*** Excerpted data ***
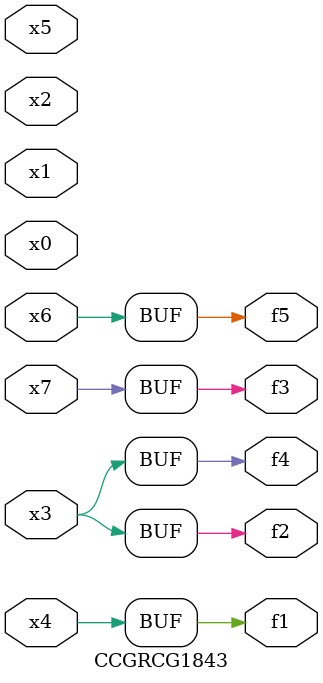
<source format=v>
module CCGRCG1843(
	input x0, x1, x2, x3, x4, x5, x6, x7,
	output f1, f2, f3, f4, f5
);
	assign f1 = x4;
	assign f2 = x3;
	assign f3 = x7;
	assign f4 = x3;
	assign f5 = x6;
endmodule

</source>
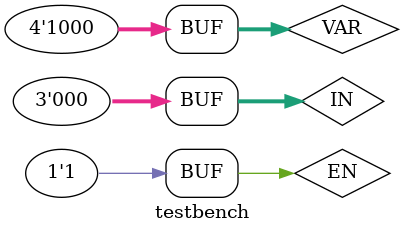
<source format=v>
`timescale 1ns / 1ps


module testbench;
	reg [3:0] VAR;
	wire [2:0] IN;
	reg EN;
	wire [7:0] OUT;
		Decoder3_8 uut (.IN(VAR[2:0]), .EN(EN), .OUT(OUT));
	initial begin
		EN = 0;
		for( VAR = 0; VAR < 4'B1000; VAR = VAR + 1)begin
		#10;
	end
	EN = 1;
		for( VAR = 0; VAR < 4'B1000; VAR = VAR + 1)begin
		#10;
		end
	end
assign IN = VAR[2:0];
endmodule
</source>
*** End of Excerpted data ***
**Task item:** A verbatim transcription of the records, pictures excluded, is the required output.

**Solved problem:**
<source format=v>
module CCGRCG1843(
	input x0, x1, x2, x3, x4, x5, x6, x7,
	output f1, f2, f3, f4, f5
);
	assign f1 = x4;
	assign f2 = x3;
	assign f3 = x7;
	assign f4 = x3;
	assign f5 = x6;
endmodule

</source>
<source format=v>
`timescale 1ns / 1ps


module testbench;
	reg [3:0] VAR;
	wire [2:0] IN;
	reg EN;
	wire [7:0] OUT;
		Decoder3_8 uut (.IN(VAR[2:0]), .EN(EN), .OUT(OUT));
	initial begin
		EN = 0;
		for( VAR = 0; VAR < 4'B1000; VAR = VAR + 1)begin
		#10;
	end
	EN = 1;
		for( VAR = 0; VAR < 4'B1000; VAR = VAR + 1)begin
		#10;
		end
	end
assign IN = VAR[2:0];
endmodule
</source>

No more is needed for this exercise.